I want to weigh in on two critical debates germane to today and tomorrow.  First, the blue moon.  Current definition says a blue moon is the second full moon in the same month.  Since we had the full Wolf Moon at the beginning of December and now have the full Moon of Long Nights, this is a blue moon.  Therefore, anything you do over the next three days can be once in a. (astronomically speaking the moon is full for only a second, but the human eye can’t distinguish the difference among the night before, the night of, and the night after, so I say three days.)

Yes, Virginia, there is a second and older definition of a blue moon.*  I agree with the infoplease folks, however, that it is fussy for contemporary purposes and not as applicable to current life.  So, I agree that this is a blue moon.  Go for it.

Second debate I noticed in the newspaper letters to the editor.  A man claimed that decades receive their designation from multiples of the number 10:  2010, 2020 and so on.  Therefore, he claims our decade will not end this year, but a year from today.  He has forgotten two things.  First, the first decade is ’00–pronounced to rhyme with naughty.  That decade runs from 2000-2009.  Why?
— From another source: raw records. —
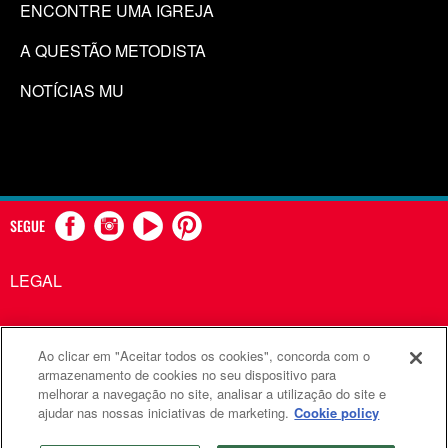
ENCONTRE UMA IGREJA
A QUESTÃO METODISTA
NOTÍCIAS MU
SEGUE
LEGAL
Ao clicar em "Aceitar todos os cookies", concorda com o
Comunicações Metodistas Unidas é uma agência da Igreja
armazenamento de cookies no seu dispositivo para
melhorar a navegação no site, analisar a utilização do site e
Metodista Unida
ajudar nas nossas iniciativas de marketing.
Cookie policy
©2026
Comunicações Metodistas Unidas. Todos os direitos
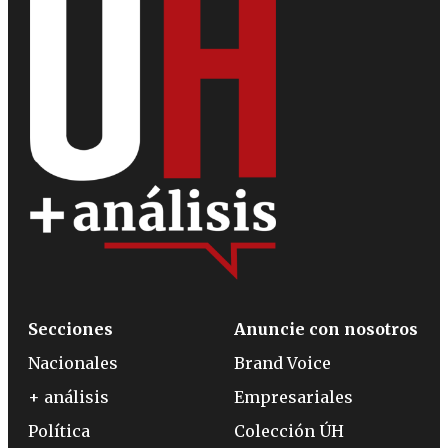
Secciones
Anuncie con nosotros
Nacionales
Brand Voice
+ análisis
Empresariales
Política
Colección ÚH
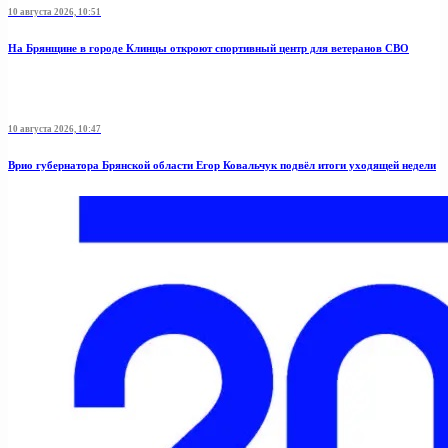
10 августа 2026, 10:51
На Брянщине в городе Клинцы откроют спортивный центр для ветеранов СВО
10 августа 2026, 10:47
Врио губернатора Брянской области Егор Ковальчук подвёл итоги уходящей недели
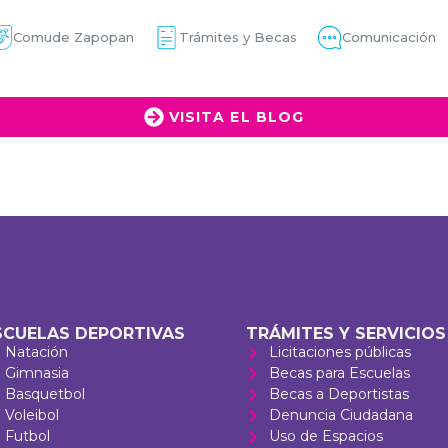
Comude Zapopan
Trámites y Becas
Comunicación
VISITA EL BLOG
SCUELAS DEPORTIVAS
TRÁMITES Y SERVICIOS
Natación
Licitaciones públicas
Gimnasia
Becas para Escuelas
Basquetbol
Becas a Deportistas
Voleibol
Denuncia Ciudadana
Futbol
Uso de Espacios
Well, as the dictionary definition says, a decade is ten years.  Count’em up.  Now the question is, at the end of the century, will we have an extra year?  Nope.  The 90’s will end in 2099 since December 31st, 2099 marks the day before 2100.  Doesn’t matter to me since time will have a much different quality for me then anyhow.
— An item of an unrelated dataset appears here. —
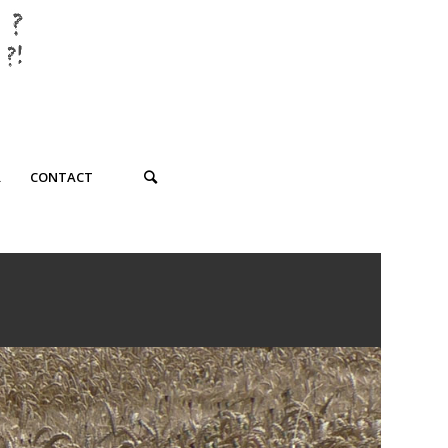
R
CONTACT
*The Other Kind of Blue Moon

May 2008’s blue moon qualified as such under an older definition, which is recorded in early issues of the Maine Farmer’s Almanac. According to this definition, the blue moon is the third full moon in a season that has four full moons. Why would one want to identify the third full moon in a season of four full moons? The answer is complex, and has to do with the Christian ecclesiastical calendar.

Some years have an extra full moon—13 instead of 12. Since the identity of the moons was important in the ecclesiastical calendar (the Paschal Moon, for example, used to be crucial for determining the date of Easter), a year with a thirteenth moon skewed the calendar, since there were names for only 12 moons. By identifying the extra, thirteenth moon as a blue moon, the ecclesiastical calendar was able to stay on track.